Thursday, August 13, 2020

Sobre cognição e conhecimento

Conhecimento é um termo confuso, não serve tecnicamente no estudo de doutrinas hindus. Ele pode indicar o conjunto de posses virtuais de objetos, mantidas na memória individual ou em instituições sociais, ou ainda como virtualidade da ação — o indivíduo é capaz, tem em si virtualmente a possibilidade de ativar procedimentos conscientes em relação a determinadas realidades.

A cognição já é compreendida diferente: é um ato psicológico. Esse significado é mais parecido com o “vijñâna” usado por alguns pontos de vista hindus, mas há um fator que deve ser acrescido: a cognição é aquilo, como diriam os naiyâyikas, que tem como substrato material um Âtman (ou uma luz, prakasha, em outros termos). Não há uma causalidade psíquica pura, isolada. O conhecimento ou cognição, nesse sentido, é um alinhamento de vários tattvas de tal maneira que haja manifestação ou iluminação de realidades.

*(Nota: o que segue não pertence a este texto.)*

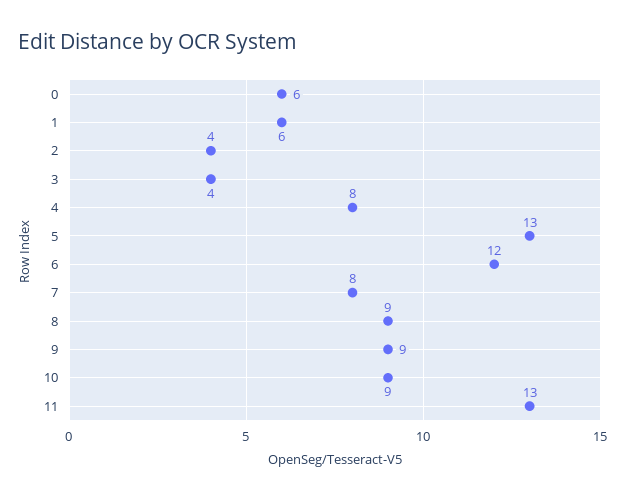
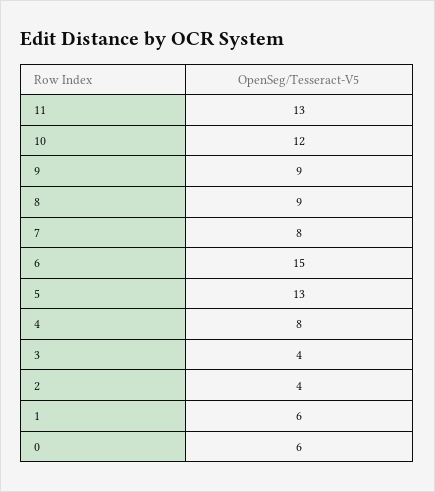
  {
    "0": 6,
    "1": 6,
    "2": 4,
    "3": 4,
    "4": 8,
    "5": 13,
-   "6": 12,
+   "6": 15,
    "7": 8,
    "8": 9,
    "9": 9,
-   "10": 9,
+   "10": 12,
    "11": 13
  }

Por que a maioria das darshanas hindus não considera a memória como conhecimento? Por que a memória, de certa forma, é um brilho refletido que revela algo que não está mais presente à luz do Âtman, e que oculta o tattva que está sendo refletido de fato. 

A cognição, diriam as definições mais aristotélicas, é um ato individual e privado. Ou seja, a cognição de um sujeito não pode ser a cognição de outro sujeito, ainda que os objetos possam ser compartilhados enquanto "abstrações". 

O sâmkhya darshana concordaria com a individualidade da cognição, mas por uma razão completamente diferente: a relação individual entre eficiência da luz na produção de realidades cognitivas: os purushas são raios que produzem, cada um deles, somente um locus de reflexo na Prakrti.

A questão da eficiência da luminosidade, despertada pela contemplação do sâmkhya darshana, leva à questão da luminosidade pura, sem eficiência causal restrita. O sâmkhya diria que essa luminosidade é próprio ponto final da jornada do sâmkhya: quando a luz do Purusha ilumina a si mesma sem a presença do intelecto. Mas não responde, e nem se propõe a responder, por que a eficiência causal do Purusha é restrita, na forma de um raio e não de um sol.

O Vedânta e o Pratyabhijña levam a questão adiante e mais profundamente, cada qual a seu modo. São contemplações da luminosidade em si mesma, em seus desenvolvimentos internos, por assim dizer, sem relação com sua manifestação na tríade sujeito-conhecimento-objeto em seu aspecto transitivo. E aí o termo conhecimento já toma um novo aspecto: o de auto-luminosidade em suas várias modalidades. 

Adotando esse ponto de vista mais alto podemos dizer que o conhecimento é o processo, não só pelo qual temos a transição entre três realidades: sujeito, cognição e objeto, mas a "emissão" mesma dessas três realidades, ou seu "entronamento" para usar a linguagem oblíqua do tantrismo. É o que alguns tântricos chamariam de Kâma-Kala em suas tecnologias esotéricas: triângulo de onde emanam as letras, e as relações entre palavras e coisas. 

E é por isso que o termo conhecimento é insuficiente para indicar todas essas realidades. As doutrinas indianas tem uma gama bem grande de nuances para indicar isso.  E é por isso também que não raro somos compelidos a usar os termos em sânscrito, já que não há correspondentes exatos em línguas ocidentais para todas essas nuances.